** Exercise instructions **
For the material that follows, return exactly the lines from the one with "bottle: present [528,692,559,784]" through the one with "cutting board: present [911,318,959,386]", both ends included.

-------- Extracted material --------

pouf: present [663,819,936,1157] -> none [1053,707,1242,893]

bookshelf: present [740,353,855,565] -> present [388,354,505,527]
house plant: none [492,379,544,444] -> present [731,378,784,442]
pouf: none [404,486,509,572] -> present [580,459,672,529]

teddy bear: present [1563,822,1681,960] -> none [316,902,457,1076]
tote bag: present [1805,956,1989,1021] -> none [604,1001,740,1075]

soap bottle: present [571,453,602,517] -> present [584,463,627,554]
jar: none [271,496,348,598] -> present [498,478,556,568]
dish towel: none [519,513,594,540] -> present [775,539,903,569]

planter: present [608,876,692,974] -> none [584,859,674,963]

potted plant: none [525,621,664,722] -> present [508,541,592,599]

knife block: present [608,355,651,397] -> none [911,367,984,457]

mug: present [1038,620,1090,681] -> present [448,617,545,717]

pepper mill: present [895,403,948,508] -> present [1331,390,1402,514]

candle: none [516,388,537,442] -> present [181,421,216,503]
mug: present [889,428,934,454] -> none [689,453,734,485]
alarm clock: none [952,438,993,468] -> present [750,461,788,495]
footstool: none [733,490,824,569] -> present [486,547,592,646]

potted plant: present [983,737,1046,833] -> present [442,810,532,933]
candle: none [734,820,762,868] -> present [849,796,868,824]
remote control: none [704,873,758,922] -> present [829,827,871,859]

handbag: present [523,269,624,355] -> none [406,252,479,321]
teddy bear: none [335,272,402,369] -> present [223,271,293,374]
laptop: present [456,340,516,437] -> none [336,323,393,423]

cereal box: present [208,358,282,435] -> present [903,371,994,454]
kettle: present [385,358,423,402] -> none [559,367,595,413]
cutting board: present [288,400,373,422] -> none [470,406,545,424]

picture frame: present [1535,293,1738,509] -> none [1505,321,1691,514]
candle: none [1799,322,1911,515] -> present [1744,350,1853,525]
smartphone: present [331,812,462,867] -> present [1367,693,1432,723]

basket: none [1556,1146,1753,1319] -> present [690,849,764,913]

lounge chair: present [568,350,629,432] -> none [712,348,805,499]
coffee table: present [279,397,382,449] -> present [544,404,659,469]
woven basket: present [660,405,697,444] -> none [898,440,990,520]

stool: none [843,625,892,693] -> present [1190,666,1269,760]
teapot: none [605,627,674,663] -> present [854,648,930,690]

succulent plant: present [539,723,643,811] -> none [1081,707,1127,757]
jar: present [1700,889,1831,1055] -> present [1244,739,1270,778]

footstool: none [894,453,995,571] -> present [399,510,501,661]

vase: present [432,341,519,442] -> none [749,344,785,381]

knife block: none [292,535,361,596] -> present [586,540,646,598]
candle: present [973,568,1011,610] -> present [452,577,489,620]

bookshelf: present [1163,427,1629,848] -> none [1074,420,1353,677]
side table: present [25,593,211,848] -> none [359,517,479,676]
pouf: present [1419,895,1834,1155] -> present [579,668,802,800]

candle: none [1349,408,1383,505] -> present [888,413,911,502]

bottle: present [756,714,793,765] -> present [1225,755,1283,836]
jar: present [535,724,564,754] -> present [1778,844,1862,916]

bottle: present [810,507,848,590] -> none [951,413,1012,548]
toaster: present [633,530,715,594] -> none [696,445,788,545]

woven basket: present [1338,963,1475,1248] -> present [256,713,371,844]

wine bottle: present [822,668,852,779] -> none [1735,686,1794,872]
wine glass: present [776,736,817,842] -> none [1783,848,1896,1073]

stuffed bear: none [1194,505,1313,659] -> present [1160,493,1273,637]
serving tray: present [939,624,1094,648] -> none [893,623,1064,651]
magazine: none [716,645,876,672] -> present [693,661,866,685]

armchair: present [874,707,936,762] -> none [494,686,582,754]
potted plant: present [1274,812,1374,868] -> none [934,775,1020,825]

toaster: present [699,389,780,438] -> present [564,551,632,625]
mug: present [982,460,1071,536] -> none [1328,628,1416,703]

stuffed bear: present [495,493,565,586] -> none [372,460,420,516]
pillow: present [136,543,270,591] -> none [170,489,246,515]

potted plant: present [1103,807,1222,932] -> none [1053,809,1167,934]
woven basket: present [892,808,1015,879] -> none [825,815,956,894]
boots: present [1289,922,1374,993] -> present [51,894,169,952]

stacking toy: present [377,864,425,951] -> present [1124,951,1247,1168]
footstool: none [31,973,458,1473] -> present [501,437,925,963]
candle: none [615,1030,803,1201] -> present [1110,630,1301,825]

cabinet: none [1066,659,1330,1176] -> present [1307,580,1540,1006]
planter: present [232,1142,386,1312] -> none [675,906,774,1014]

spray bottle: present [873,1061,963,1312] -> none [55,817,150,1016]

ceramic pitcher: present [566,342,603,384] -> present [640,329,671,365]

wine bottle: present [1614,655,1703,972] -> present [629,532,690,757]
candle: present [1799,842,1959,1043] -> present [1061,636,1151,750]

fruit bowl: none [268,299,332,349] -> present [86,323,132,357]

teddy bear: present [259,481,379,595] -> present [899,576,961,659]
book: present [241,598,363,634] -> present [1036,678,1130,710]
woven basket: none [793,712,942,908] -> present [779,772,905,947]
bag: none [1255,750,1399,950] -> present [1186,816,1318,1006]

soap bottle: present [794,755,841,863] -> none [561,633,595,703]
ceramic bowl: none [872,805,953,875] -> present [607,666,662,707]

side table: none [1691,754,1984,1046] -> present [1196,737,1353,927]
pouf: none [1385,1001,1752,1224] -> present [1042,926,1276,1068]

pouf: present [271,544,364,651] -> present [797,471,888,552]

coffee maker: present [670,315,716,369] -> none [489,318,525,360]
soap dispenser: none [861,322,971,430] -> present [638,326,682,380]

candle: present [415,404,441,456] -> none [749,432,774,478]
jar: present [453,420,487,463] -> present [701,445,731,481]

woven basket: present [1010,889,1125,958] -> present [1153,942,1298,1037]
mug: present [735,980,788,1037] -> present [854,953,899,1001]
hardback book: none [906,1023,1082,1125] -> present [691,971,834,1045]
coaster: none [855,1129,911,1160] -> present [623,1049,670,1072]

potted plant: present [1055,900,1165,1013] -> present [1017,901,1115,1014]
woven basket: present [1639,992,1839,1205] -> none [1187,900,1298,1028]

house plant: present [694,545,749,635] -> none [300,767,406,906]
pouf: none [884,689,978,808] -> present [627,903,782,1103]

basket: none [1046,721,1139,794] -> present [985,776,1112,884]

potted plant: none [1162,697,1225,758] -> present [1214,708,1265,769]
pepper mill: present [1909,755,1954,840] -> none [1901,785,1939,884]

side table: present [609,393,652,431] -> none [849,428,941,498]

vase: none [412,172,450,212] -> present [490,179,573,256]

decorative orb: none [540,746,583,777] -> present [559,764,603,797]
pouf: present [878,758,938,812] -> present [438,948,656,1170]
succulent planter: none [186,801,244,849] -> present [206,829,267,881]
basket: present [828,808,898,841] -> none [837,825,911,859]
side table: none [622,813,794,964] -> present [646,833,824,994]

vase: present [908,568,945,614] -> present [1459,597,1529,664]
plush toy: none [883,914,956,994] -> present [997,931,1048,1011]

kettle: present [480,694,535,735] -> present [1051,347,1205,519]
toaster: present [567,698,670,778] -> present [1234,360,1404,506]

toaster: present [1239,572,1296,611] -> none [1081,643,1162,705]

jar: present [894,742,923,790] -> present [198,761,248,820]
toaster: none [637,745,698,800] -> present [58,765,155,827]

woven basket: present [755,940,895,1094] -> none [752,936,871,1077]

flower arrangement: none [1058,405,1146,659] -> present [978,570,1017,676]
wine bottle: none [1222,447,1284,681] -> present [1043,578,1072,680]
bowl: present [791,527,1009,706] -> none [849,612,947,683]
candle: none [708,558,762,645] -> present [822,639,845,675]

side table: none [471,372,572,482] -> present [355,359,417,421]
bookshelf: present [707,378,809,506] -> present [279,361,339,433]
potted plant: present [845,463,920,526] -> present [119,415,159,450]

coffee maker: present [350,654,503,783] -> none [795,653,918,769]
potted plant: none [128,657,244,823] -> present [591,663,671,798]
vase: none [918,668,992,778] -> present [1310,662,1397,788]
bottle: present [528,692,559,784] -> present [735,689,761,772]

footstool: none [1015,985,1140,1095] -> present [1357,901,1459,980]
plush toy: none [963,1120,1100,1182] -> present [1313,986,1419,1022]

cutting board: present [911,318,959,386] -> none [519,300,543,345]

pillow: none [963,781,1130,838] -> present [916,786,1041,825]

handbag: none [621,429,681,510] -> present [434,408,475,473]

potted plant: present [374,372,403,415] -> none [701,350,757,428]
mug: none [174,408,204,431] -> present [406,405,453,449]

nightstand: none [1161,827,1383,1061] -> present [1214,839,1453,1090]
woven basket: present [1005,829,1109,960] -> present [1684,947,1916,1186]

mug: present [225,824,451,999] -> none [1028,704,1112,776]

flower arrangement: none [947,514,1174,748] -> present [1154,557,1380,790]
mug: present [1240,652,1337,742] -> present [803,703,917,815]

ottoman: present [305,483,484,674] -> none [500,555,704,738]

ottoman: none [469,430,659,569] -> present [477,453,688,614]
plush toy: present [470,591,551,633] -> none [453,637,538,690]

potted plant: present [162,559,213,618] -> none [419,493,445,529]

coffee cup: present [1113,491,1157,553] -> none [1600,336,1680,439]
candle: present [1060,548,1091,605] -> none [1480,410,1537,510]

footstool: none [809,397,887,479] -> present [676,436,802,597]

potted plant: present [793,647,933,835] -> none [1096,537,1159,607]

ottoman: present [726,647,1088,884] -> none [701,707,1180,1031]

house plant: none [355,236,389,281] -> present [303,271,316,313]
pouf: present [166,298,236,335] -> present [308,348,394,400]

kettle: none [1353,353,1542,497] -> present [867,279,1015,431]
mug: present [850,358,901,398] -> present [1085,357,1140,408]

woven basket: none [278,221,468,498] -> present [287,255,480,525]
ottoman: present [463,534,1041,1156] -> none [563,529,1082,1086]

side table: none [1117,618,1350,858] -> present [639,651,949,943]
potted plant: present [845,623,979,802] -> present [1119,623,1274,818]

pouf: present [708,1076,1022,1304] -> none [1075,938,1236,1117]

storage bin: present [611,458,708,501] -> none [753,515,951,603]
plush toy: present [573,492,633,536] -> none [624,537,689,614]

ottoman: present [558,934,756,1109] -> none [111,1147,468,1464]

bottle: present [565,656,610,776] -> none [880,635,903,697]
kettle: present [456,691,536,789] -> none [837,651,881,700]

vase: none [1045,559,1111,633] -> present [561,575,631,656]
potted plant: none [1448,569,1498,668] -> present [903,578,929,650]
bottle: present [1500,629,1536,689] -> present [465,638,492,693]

--------

** Solution below **
bottle: present [528,692,559,784] -> present [735,689,761,772]

footstool: none [1015,985,1140,1095] -> present [1357,901,1459,980]
plush toy: none [963,1120,1100,1182] -> present [1313,986,1419,1022]

cutting board: present [911,318,959,386] -> none [519,300,543,345]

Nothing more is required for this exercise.